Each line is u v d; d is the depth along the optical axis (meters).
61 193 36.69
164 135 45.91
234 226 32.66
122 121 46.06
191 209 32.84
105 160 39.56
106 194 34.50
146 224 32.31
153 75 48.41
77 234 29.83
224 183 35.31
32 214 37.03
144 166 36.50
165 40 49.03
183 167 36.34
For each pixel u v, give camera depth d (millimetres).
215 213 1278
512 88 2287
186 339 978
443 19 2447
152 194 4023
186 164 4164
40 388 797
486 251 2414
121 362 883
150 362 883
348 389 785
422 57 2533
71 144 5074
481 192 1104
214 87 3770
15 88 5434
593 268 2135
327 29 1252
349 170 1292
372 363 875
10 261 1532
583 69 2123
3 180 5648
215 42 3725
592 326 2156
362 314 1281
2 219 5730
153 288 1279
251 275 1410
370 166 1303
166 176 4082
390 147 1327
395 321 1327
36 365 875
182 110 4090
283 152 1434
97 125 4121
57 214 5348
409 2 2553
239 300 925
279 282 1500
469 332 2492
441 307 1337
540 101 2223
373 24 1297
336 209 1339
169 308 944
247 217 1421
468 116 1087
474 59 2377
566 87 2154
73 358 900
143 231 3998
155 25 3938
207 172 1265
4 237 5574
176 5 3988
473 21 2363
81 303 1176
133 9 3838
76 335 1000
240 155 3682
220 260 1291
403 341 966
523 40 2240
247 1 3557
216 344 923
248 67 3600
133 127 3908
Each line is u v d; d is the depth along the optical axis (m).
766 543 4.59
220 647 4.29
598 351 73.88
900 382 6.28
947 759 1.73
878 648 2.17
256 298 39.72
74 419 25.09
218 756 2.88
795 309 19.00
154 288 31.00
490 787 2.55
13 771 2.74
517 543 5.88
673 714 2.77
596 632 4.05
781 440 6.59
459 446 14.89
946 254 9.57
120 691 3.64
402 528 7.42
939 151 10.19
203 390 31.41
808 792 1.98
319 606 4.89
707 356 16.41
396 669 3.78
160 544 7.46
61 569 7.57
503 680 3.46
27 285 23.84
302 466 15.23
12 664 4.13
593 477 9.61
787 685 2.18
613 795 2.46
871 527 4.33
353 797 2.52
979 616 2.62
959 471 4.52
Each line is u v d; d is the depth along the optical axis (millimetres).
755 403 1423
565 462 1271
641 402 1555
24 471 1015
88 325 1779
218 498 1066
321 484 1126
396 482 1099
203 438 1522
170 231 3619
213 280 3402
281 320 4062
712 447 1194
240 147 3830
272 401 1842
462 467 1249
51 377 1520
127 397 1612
• • •
## [BRIEF]
Each line from the beginning of the listing up to the line where "327 29 1252" appears needs to be given again exactly; please add nothing else.

## [ANSWER SPACE]
Each line is u v d; d is the depth along the optical axis (meters).
61 193 36.69
164 135 45.91
234 226 32.66
122 121 46.06
191 209 32.84
105 160 39.56
106 194 34.50
146 224 32.31
153 75 48.41
77 234 29.83
224 183 35.31
32 214 37.03
144 166 36.50
165 40 49.03
183 167 36.34
For each pixel u v, give camera depth d (millimetres).
215 213 1278
512 88 2287
186 339 978
443 19 2447
152 194 4023
186 164 4164
40 388 797
486 251 2414
121 362 883
150 362 883
348 389 785
422 57 2533
71 144 5074
481 192 1104
214 87 3770
15 88 5434
593 268 2135
327 29 1252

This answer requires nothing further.